Growth Is Strong, but Momentum Is Waning

Annualized growth of third-quarter real GDP (total U.S. output of goods and services) was 3.5%, according to the advance estimate from the Bureau of Economic Analysis (BEA). That is a decrease from 4.2% in the second-quarter. However, it marks the second consecutive quarter of growth that is well above the growth rate of the economy’s sustainable total output capacity, as presently estimated by many experts. Also, at 113 months, the current expansion is only seven months shy of tying the post-World War II longevity record.

Economic growth has been well-supported by healthier balance sheets and growing incomes in the private sector, as well as expansionary monetary and fiscal policies. Scarcity of resources, particularly the availability of labor, is becoming more apparent in the economy, but that has not yet led to serious disruption in aggregate production or rapid acceleration of price increases. As a result, the Federal Reserve (Fed) has been slow to move interest rates upward. Monetary policy is still expansionary. The target range for the federal funds rate, the Fed’s preferred policy instrument, is effectively zero after adjusting for inflation. Concurrently, the economy is getting a fiscal boost from the 2017 Tax Cuts and Jobs Act (TCJA) that will carry over through most of 2019.

What’s Important

  • Expansion Is Likely to Set a Longevity Record — It does not appear that the expansion will end before it breaches the record next June. More likely it will sail right through it. Factors supporting growth are strong, with favorable financial conditions, continuing fiscal stimulus, and growing incomes. Although current output arguably exceeds the economy’s effective productive capacity, material economic distortions are not yet evident.
  • Fed Gradualism Is Likely, but Not Assured — Though moderate, wage inflation has moved up, and underlying inflation pressures continue to build, but current monetary policy is still expansionary. The path of inflation is far from certain, and a meaningful acceleration would likely push the Fed to step up the pace of policy tightening.
  • “Trade War” Risks Are Still with Us — The recent agreement between trade representatives from the United States, Mexico, and Canada to replace NAFTA lowers the risks to growth. However, trade disputes, most notably with China, continue to simmer.
  • Get Used to Financial Market Volatility — Fed gradualism and strong corporate profits will provide only near-term support for financial markets. Interest rates will move up, as will wages and other production costs. Both equities and bonds will be buffeted by investors’ accompanying uncertainties.

Looking Ahead

As suggested above, the slowdown of real GDP growth during the third quarter of 2018 is hardly a cause for concern, but perhaps more of a reason for a sigh of relief given the signs of tightness emerging in product and labor markets. In any case, the near-term outlook for the economy remains sanguine. Consumer spending growth, the main driver of the economy, is well supported. Household net worth is near an all-time high and leverage is moderate. Tax reform and strong employment growth have boosted incomes. The total household debt service requirement is at a record low relative to disposable income.

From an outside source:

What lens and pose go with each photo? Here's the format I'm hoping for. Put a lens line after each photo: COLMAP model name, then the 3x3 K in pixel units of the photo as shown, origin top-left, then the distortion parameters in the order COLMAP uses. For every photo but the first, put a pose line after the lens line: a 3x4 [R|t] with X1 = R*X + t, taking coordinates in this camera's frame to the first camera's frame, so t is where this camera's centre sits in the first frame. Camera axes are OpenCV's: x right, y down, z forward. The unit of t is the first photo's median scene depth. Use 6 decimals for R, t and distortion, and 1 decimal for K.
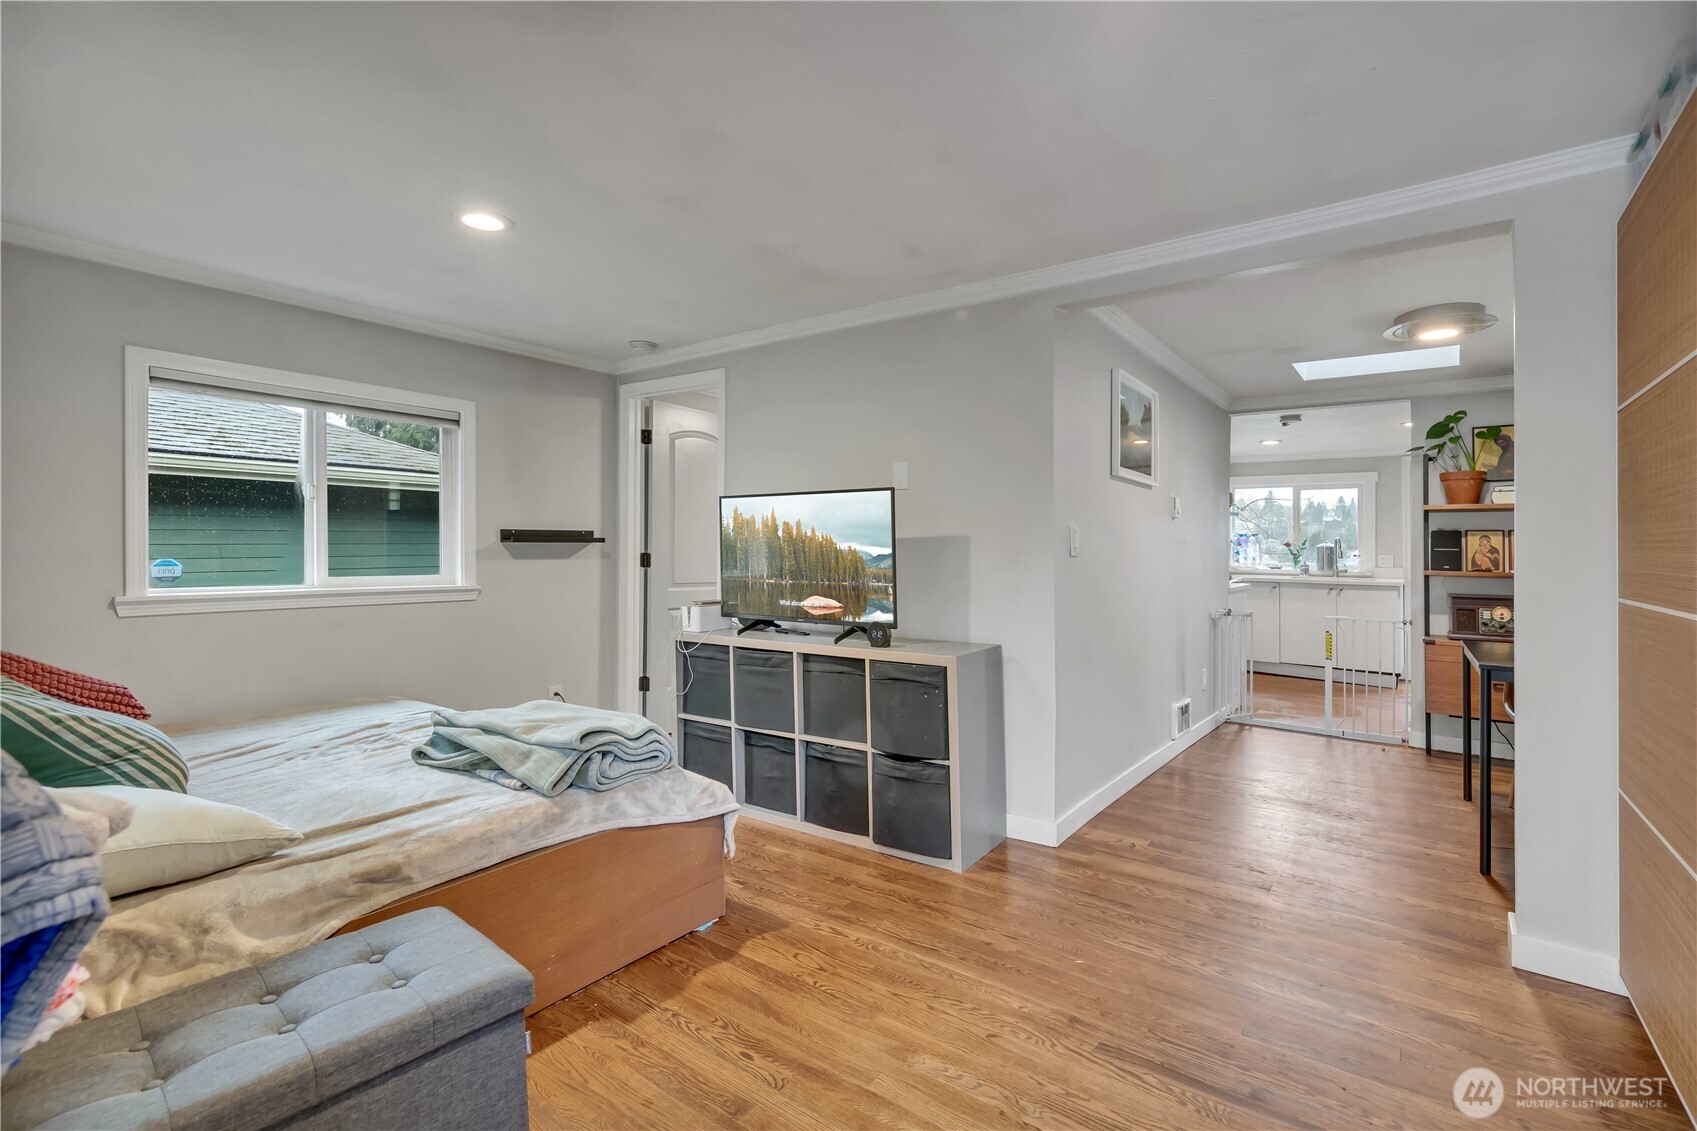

While monetary and fiscal policy are currently providing a boost to consumer and business spending, both are set to become less stimulative in the future. The Fed certainly does not want to kill off the expansion. However, it is aware of the risk of an overheating economy and will try to moderate the growth of demand. The TCJA will put substantial additional funds into the hands of consumers and businesses in the current fiscal year, but the impact will wane in future years.

The formerly ebullient consensus outlook for the world economy has shifted downward recently. Global economic data has disappointed with signs of weaker-than-expected economic activity, while various government policy issues (e.g. tariff disputes, Brexit, fiscal and monetary tightening) have contributed to heightened uncertainties. It is clear that the period of highly synchronized acceleration in global growth has come to an end, and aggregate global economic growth will probably only mark time though 2019.